**Work request:** In the records below, find the line with "10: (1077, 116)" and the line with "27: (819, 142)"; return exactly those lines and every line between them.

**Supplied records:**
━━━━━━━━━━━━━━━━━━━━

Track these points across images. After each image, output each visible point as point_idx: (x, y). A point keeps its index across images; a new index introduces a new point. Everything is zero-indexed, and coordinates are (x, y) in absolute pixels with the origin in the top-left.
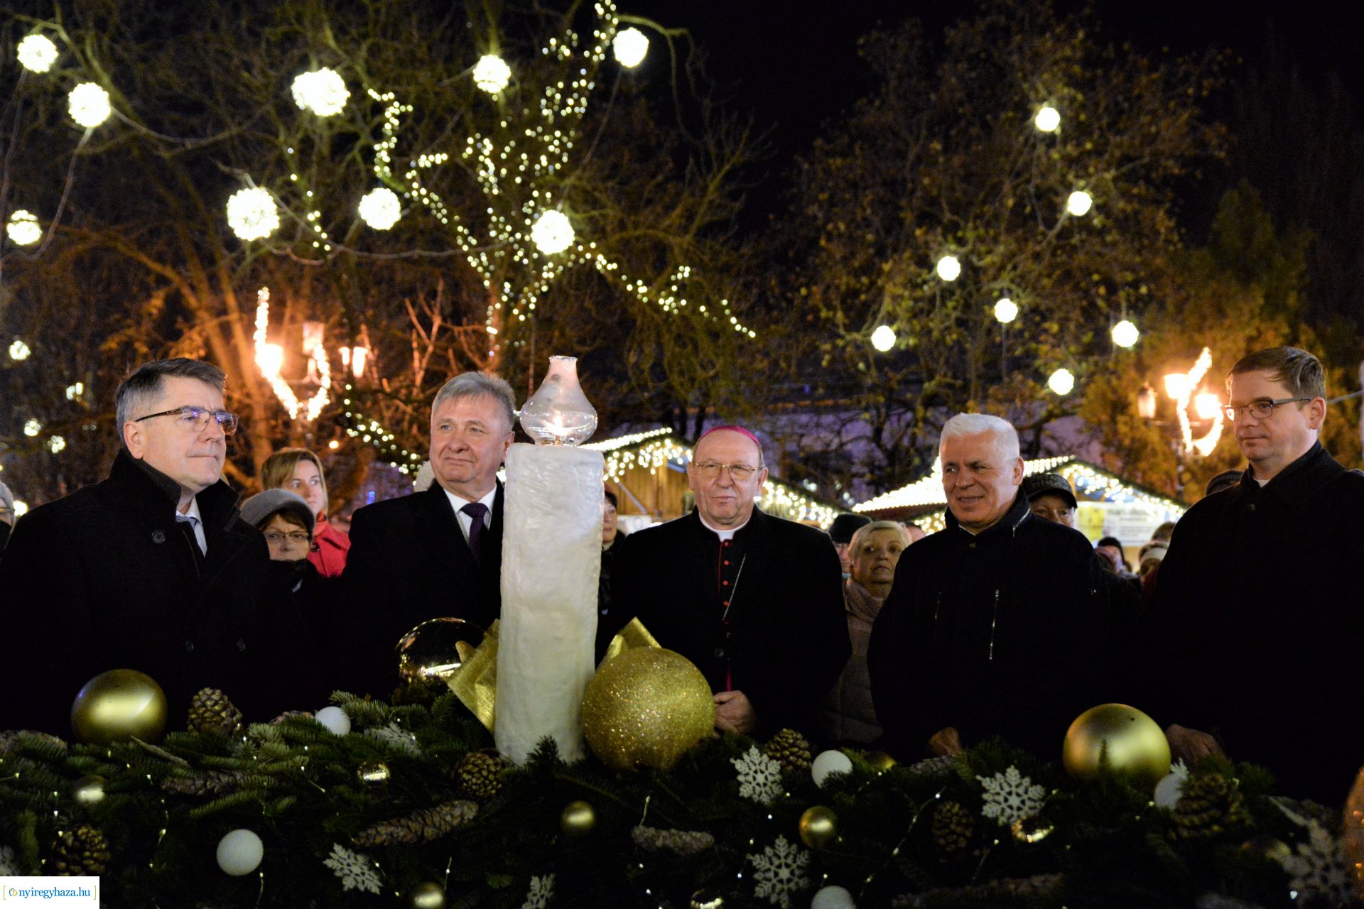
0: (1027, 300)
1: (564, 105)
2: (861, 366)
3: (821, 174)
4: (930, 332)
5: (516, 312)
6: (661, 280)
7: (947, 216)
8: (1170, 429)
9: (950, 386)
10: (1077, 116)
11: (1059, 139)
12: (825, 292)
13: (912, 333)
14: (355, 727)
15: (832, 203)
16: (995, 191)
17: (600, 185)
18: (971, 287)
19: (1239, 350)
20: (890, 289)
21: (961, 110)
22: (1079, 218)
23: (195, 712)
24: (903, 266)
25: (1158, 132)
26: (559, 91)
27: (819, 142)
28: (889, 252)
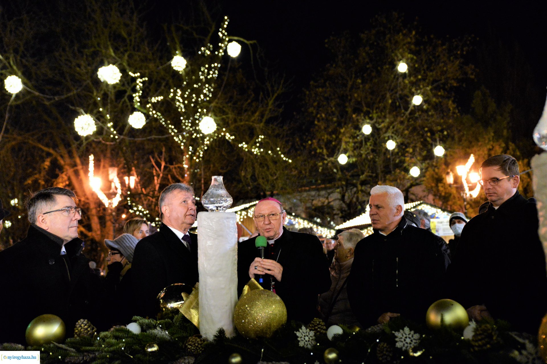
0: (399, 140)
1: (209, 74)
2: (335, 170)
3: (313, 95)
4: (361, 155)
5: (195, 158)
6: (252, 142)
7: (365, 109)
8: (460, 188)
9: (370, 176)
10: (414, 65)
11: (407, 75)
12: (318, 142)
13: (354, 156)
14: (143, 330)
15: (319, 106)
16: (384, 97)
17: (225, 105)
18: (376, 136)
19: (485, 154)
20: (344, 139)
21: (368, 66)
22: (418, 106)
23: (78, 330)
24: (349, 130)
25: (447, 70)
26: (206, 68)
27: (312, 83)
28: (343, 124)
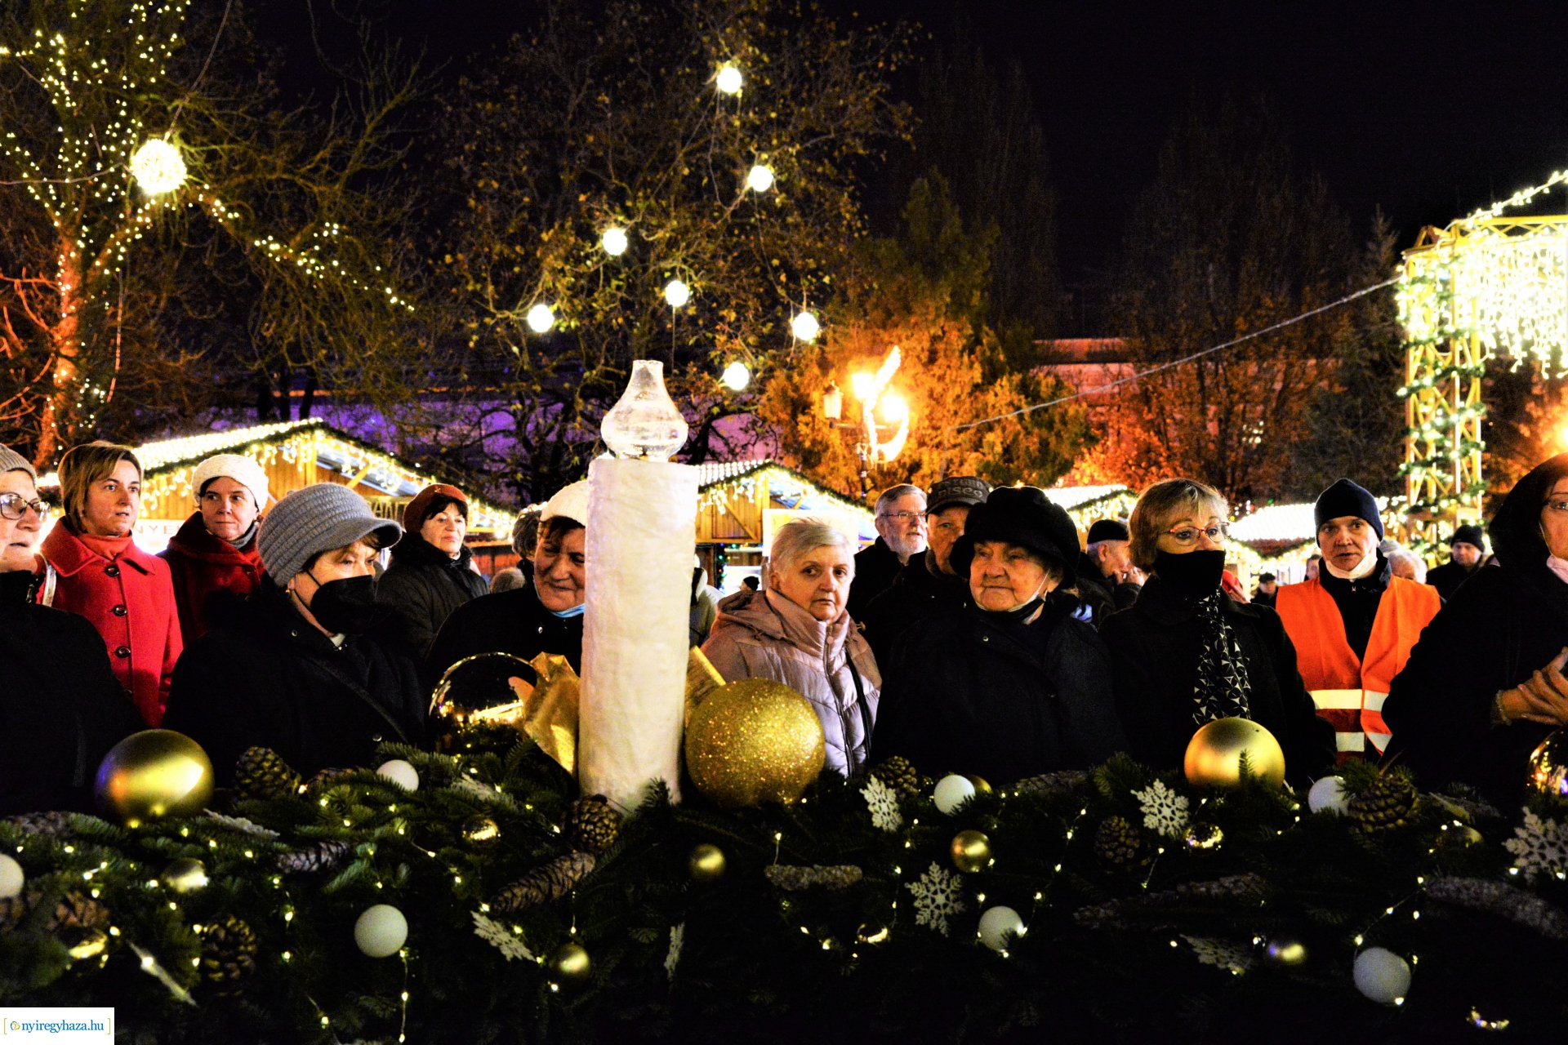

━━━━━━━━━━━━━━━━━━━━

**Finished exercise:**
10: (1077, 116)
11: (1059, 139)
12: (825, 292)
13: (912, 333)
14: (355, 727)
15: (832, 203)
16: (995, 191)
17: (600, 185)
18: (971, 287)
19: (1239, 350)
20: (890, 289)
21: (961, 110)
22: (1079, 218)
23: (195, 712)
24: (903, 266)
25: (1158, 132)
26: (559, 91)
27: (819, 142)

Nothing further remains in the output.